This holiday season we pulled together some of the top reasons people GiveDirectly. Let us know if you have others and we hope you’ll share these with your friends and family.
 
  1. GiveDirectly was just named one of the four most effective charities to give to for the 4th year running by the charity evaluator GiveWell, which called GiveDirectly “the most outstanding organization that we have come into contact with over the years that we’ve done GiveWell.”
  2. 91% of money that you give to GiveDirectly is transferred to our recipients.
  3. GiveDirectly’s model is based on rigorous independent research that shows that cash transfers increase recipients’ earnings, assets, food security and well being.

  1. Cash transfers from GiveDirectly give families like Lukas’s the flexibility to set their own priorities, and in Lukas’s case build a new home and expand his charcoal business to support his family.
  2. GiveDirectly is a laboratory where we can learn how to make aid more effective. Each dollar you give not only helps a poor family but helps increase the world’s knowledge on how better to help poor families.
  3. Oxford author Will MacAskill wrote that, “All other development programs should be assessed using GiveDirectly as the yardstick.” By giving to GiveDirectly, you help reinforce that donors want aid programs to demonstrate that they’re doing the most good with your $1 that they can.

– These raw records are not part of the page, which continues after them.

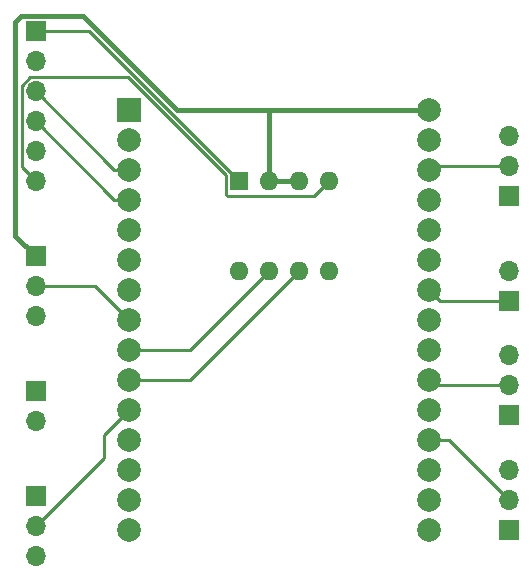
<source format=gbr>
%TF.GenerationSoftware,KiCad,Pcbnew,7.0.5-0*%
%TF.CreationDate,2023-07-19T18:28:50-07:00*%
%TF.ProjectId,tasty-totem-board,74617374-792d-4746-9f74-656d2d626f61,0.1*%
%TF.SameCoordinates,Original*%
%TF.FileFunction,Copper,L1,Top*%
%TF.FilePolarity,Positive*%
%FSLAX46Y46*%
G04 Gerber Fmt 4.6, Leading zero omitted, Abs format (unit mm)*
G04 Created by KiCad (PCBNEW 7.0.5-0) date 2023-07-19 18:28:50*
%MOMM*%
%LPD*%
G01*
G04 APERTURE LIST*
%TA.AperFunction,ComponentPad*%
%ADD10R,1.700000X1.700000*%
%TD*%
%TA.AperFunction,ComponentPad*%
%ADD11O,1.700000X1.700000*%
%TD*%
%TA.AperFunction,ComponentPad*%
%ADD12O,1.600000X1.600000*%
%TD*%
%TA.AperFunction,ComponentPad*%
%ADD13R,1.600000X1.600000*%
%TD*%
%TA.AperFunction,ComponentPad*%
%ADD14C,2.000000*%
%TD*%
%TA.AperFunction,ComponentPad*%
%ADD15R,2.000000X2.000000*%
%TD*%
%TA.AperFunction,Conductor*%
%ADD16C,0.250000*%
%TD*%
%TA.AperFunction,Conductor*%
%ADD17C,0.450000*%
%TD*%
G04 APERTURE END LIST*
D10*
%TO.P,J8,1,Pin_1*%
%TO.N,+5V*%
X184150000Y-76200000D03*
D11*
%TO.P,J8,2,Pin_2*%
%TO.N,/SIGA*%
X184150000Y-73660000D03*
%TO.P,J8,3,Pin_3*%
%TO.N,GND*%
X184150000Y-71120000D03*
%TD*%
D10*
%TO.P,J7,1,Pin_1*%
%TO.N,+5V*%
X184150000Y-94740000D03*
D11*
%TO.P,J7,2,Pin_2*%
%TO.N,/LIGHT SENSOR*%
X184150000Y-92200000D03*
%TO.P,J7,3,Pin_3*%
%TO.N,GND*%
X184150000Y-89660000D03*
%TD*%
D10*
%TO.P,J6,1,Pin_1*%
%TO.N,+5V*%
X184150000Y-104440000D03*
D11*
%TO.P,J6,2,Pin_2*%
%TO.N,/AUX Strip*%
X184150000Y-101900000D03*
%TO.P,J6,3,Pin_3*%
%TO.N,GND*%
X184150000Y-99360000D03*
%TD*%
D10*
%TO.P,J5,1,Pin_1*%
%TO.N,/ACTIVATION SWITCH*%
X184150000Y-85090000D03*
D11*
%TO.P,J5,2,Pin_2*%
%TO.N,GND*%
X184150000Y-82550000D03*
%TD*%
D12*
%TO.P,U2,8,GND*%
%TO.N,GND*%
X161300000Y-82560000D03*
%TO.P,U2,7,IB*%
%TO.N,/MOTOR PWM 2*%
X163840000Y-82560000D03*
%TO.P,U2,6,IA*%
%TO.N,/MOTOR PWM 1*%
X166380000Y-82560000D03*
%TO.P,U2,5,GND*%
%TO.N,GND*%
X168920000Y-82560000D03*
%TO.P,U2,4,OB*%
%TO.N,/MOTOR POWER INPUT M2*%
X168920000Y-74940000D03*
%TO.P,U2,3,VCC*%
%TO.N,+5V*%
X166380000Y-74940000D03*
%TO.P,U2,2,VCC*%
X163840000Y-74940000D03*
D13*
%TO.P,U2,1,OA*%
%TO.N,/MOTOR POWER INPUT M1 *%
X161300000Y-74940000D03*
%TD*%
D10*
%TO.P,J4,1,Pin_1*%
%TO.N,+5V*%
X144100000Y-81295000D03*
D11*
%TO.P,J4,2,Pin_2*%
%TO.N,/LED Strobe*%
X144100000Y-83835000D03*
%TO.P,J4,3,Pin_3*%
%TO.N,GND*%
X144100000Y-86375000D03*
%TD*%
%TO.P,J3,2,Pin_2*%
%TO.N,GND*%
X144100000Y-95220000D03*
D10*
%TO.P,J3,1,Pin_1*%
%TO.N,+3.3V*%
X144100000Y-92680000D03*
%TD*%
%TO.P,J2,1,Pin_1*%
%TO.N,+3.3V*%
X144100000Y-101615000D03*
D11*
%TO.P,J2,2,Pin_2*%
%TO.N,/IR Signal*%
X144100000Y-104155000D03*
%TO.P,J2,3,Pin_3*%
%TO.N,GND*%
X144100000Y-106695000D03*
%TD*%
D10*
%TO.P,J1,1,Pin_1*%
%TO.N,/MOTOR POWER INPUT M1 *%
X144100000Y-62255000D03*
D11*
%TO.P,J1,2,Pin_2*%
%TO.N,GND*%
X144100000Y-64795000D03*
%TO.P,J1,3,Pin_3*%
%TO.N,/B PHASE OF C1 ENCODER*%
X144100000Y-67335000D03*
%TO.P,J1,4,Pin_4*%
%TO.N,/A PHASE OF C2 ENCODER*%
X144100000Y-69875000D03*
%TO.P,J1,5,Pin_5*%
%TO.N,+3.3V*%
X144100000Y-72415000D03*
%TO.P,J1,6,Pin_6*%
%TO.N,/MOTOR POWER INPUT M2*%
X144100000Y-74955000D03*
%TD*%
D14*
%TO.P,U1,16,EN*%
%TO.N,unconnected-(U1-EN-Pad16)*%
X177380000Y-104480000D03*
%TO.P,U1,17,VP*%
%TO.N,unconnected-(U1-VP-Pad17)*%
X177380000Y-101940000D03*
%TO.P,U1,18,VN*%
%TO.N,unconnected-(U1-VN-Pad18)*%
X177380000Y-99400000D03*
%TO.P,U1,19,D34*%
%TO.N,/AUX Strip*%
X177380000Y-96860000D03*
%TO.P,U1,20,D35*%
%TO.N,unconnected-(U1-D35-Pad20)*%
X177380000Y-94320000D03*
%TO.P,U1,21,D32*%
%TO.N,/LIGHT SENSOR*%
X177380000Y-91780000D03*
%TO.P,U1,22,D33*%
%TO.N,unconnected-(U1-D33-Pad22)*%
X177380000Y-89240000D03*
%TO.P,U1,23,D25*%
%TO.N,unconnected-(U1-D25-Pad23)*%
X177380000Y-86700000D03*
%TO.P,U1,24,D26*%
%TO.N,/ACTIVATION SWITCH*%
X177380000Y-84160000D03*
%TO.P,U1,25,D27*%
%TO.N,unconnected-(U1-D27-Pad25)*%
X177380000Y-81620000D03*
%TO.P,U1,26,D14*%
%TO.N,unconnected-(U1-D14-Pad26)*%
X177380000Y-79080000D03*
%TO.P,U1,27,D12*%
%TO.N,unconnected-(U1-D12-Pad27)*%
X177380000Y-76540000D03*
%TO.P,U1,28,D13*%
%TO.N,/SIGA*%
X177380000Y-74000000D03*
%TO.P,U1,29,GND*%
%TO.N,GND*%
X177380000Y-71460000D03*
%TO.P,U1,30,VIN*%
%TO.N,+5V*%
X177380000Y-68920000D03*
%TO.P,U1,15,D23*%
%TO.N,unconnected-(U1-D23-Pad15)*%
X151980000Y-104480000D03*
%TO.P,U1,14,D22*%
%TO.N,unconnected-(U1-D22-Pad14)*%
X151980000Y-101940000D03*
%TO.P,U1,13,TX0*%
%TO.N,unconnected-(U1-TX0-Pad13)*%
X151980000Y-99400000D03*
%TO.P,U1,12,RX0*%
%TO.N,unconnected-(U1-RX0-Pad12)*%
X151980000Y-96860000D03*
%TO.P,U1,11,D21*%
%TO.N,/IR Signal*%
X151980000Y-94320000D03*
%TO.P,U1,10,D19*%
%TO.N,/MOTOR PWM 1*%
X151980000Y-91780000D03*
%TO.P,U1,9,D18*%
%TO.N,/MOTOR PWM 2*%
X151980000Y-89240000D03*
%TO.P,U1,8,D5*%
%TO.N,/LED Strobe*%
X151980000Y-86700000D03*
%TO.P,U1,7,TX2*%
%TO.N,unconnected-(U1-TX2-Pad7)*%
X151980000Y-84160000D03*
%TO.P,U1,6,RX2*%
%TO.N,unconnected-(U1-RX2-Pad6)*%
X151980000Y-81620000D03*
%TO.P,U1,5,D4*%
%TO.N,unconnected-(U1-D4-Pad5)*%
X151980000Y-79080000D03*
%TO.P,U1,4,D2*%
%TO.N,/A PHASE OF C2 ENCODER*%
X151980000Y-76540000D03*
%TO.P,U1,3,D15*%
%TO.N,/B PHASE OF C1 ENCODER*%
X151980000Y-74000000D03*
%TO.P,U1,2,GND*%
%TO.N,GND*%
X151980000Y-71460000D03*
D15*
%TO.P,U1,1,3V3*%
%TO.N,+3.3V*%
X151980000Y-68920000D03*
%TD*%
D16*
%TO.N,/SIGA*%
X184150000Y-73660000D02*
X177720000Y-73660000D01*
X177720000Y-73660000D02*
X177380000Y-74000000D01*
%TO.N,/ACTIVATION SWITCH*%
X184150000Y-85090000D02*
X178310000Y-85090000D01*
X178310000Y-85090000D02*
X177380000Y-84160000D01*
%TO.N,/LIGHT SENSOR*%
X184150000Y-92200000D02*
X177800000Y-92200000D01*
X177800000Y-92200000D02*
X177380000Y-91780000D01*
%TO.N,/AUX Strip*%
X184150000Y-101900000D02*
X179110000Y-96860000D01*
X179110000Y-96860000D02*
X177380000Y-96860000D01*
D17*
%TO.N,+5V*%
X166380000Y-74940000D02*
X163840000Y-74940000D01*
X156057818Y-68920000D02*
X163830000Y-68920000D01*
X163830000Y-68920000D02*
X177380000Y-68920000D01*
X163840000Y-74940000D02*
X163840000Y-68930000D01*
X163840000Y-68930000D02*
X163830000Y-68920000D01*
D16*
%TO.N,/MOTOR PWM 1*%
X166380000Y-82560000D02*
X157160000Y-91780000D01*
X157160000Y-91780000D02*
X151980000Y-91780000D01*
%TO.N,/MOTOR PWM 2*%
X163840000Y-82560000D02*
X157160000Y-89240000D01*
X157160000Y-89240000D02*
X151980000Y-89240000D01*
D17*
%TO.N,+5V*%
X144100000Y-81295000D02*
X142375000Y-79570000D01*
X142375000Y-79570000D02*
X142375000Y-61430000D01*
X142375000Y-61430000D02*
X142825000Y-60980000D01*
X148117818Y-60980000D02*
X156057818Y-68920000D01*
X142825000Y-60980000D02*
X148117818Y-60980000D01*
D16*
%TO.N,/IR Signal*%
X144100000Y-104155000D02*
X149860000Y-98395000D01*
X149860000Y-98395000D02*
X149860000Y-96440000D01*
X149860000Y-96440000D02*
X151980000Y-94320000D01*
%TO.N,/LED Strobe*%
X144100000Y-83835000D02*
X149115000Y-83835000D01*
X149115000Y-83835000D02*
X151980000Y-86700000D01*
%TO.N,/MOTOR POWER INPUT M2*%
X144100000Y-74955000D02*
X142925000Y-73780000D01*
X142925000Y-73780000D02*
X142925000Y-66848299D01*
X142925000Y-66848299D02*
X143613299Y-66160000D01*
X160175000Y-74451396D02*
X160175000Y-76065000D01*
X143613299Y-66160000D02*
X151883604Y-66160000D01*
X151883604Y-66160000D02*
X160175000Y-74451396D01*
X160175000Y-76065000D02*
X160310000Y-76200000D01*
X160310000Y-76200000D02*
X167660000Y-76200000D01*
X167660000Y-76200000D02*
X168920000Y-74940000D01*
%TO.N,/MOTOR POWER INPUT M1 *%
X144100000Y-62255000D02*
X148615000Y-62255000D01*
X148615000Y-62255000D02*
X161300000Y-74940000D01*
%TO.N,/B PHASE OF C1 ENCODER*%
X144100000Y-67335000D02*
X150765000Y-74000000D01*
X150765000Y-74000000D02*
X151980000Y-74000000D01*
%TO.N,/A PHASE OF C2 ENCODER*%
X144100000Y-69875000D02*
X150765000Y-76540000D01*
X150765000Y-76540000D02*
X151980000Y-76540000D01*
%TD*%
M02*

</source>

  4. GiveDirectly is influencing how the world spends $150 billion in aid a year, with the UK and the European Commission this year endorsing cash transfers as a benchmark for aid.
  5. GiveDirectly’s model restores dignity to the poor, making clear that we don’t presume to know what poor families need or what their priorities should be.
  6. GiveDirectly is ruthlessly transparent, posting online exactly how your dollars are spent and keeping donors abreast of our successes and our failures.
  7. GiveDirectly is backed by some of the leading institutions and experts in aid, philanthropy and the media, including Google.org, Good Ventures, The Rockefeller Foundation, and Foreign Policy Magazine.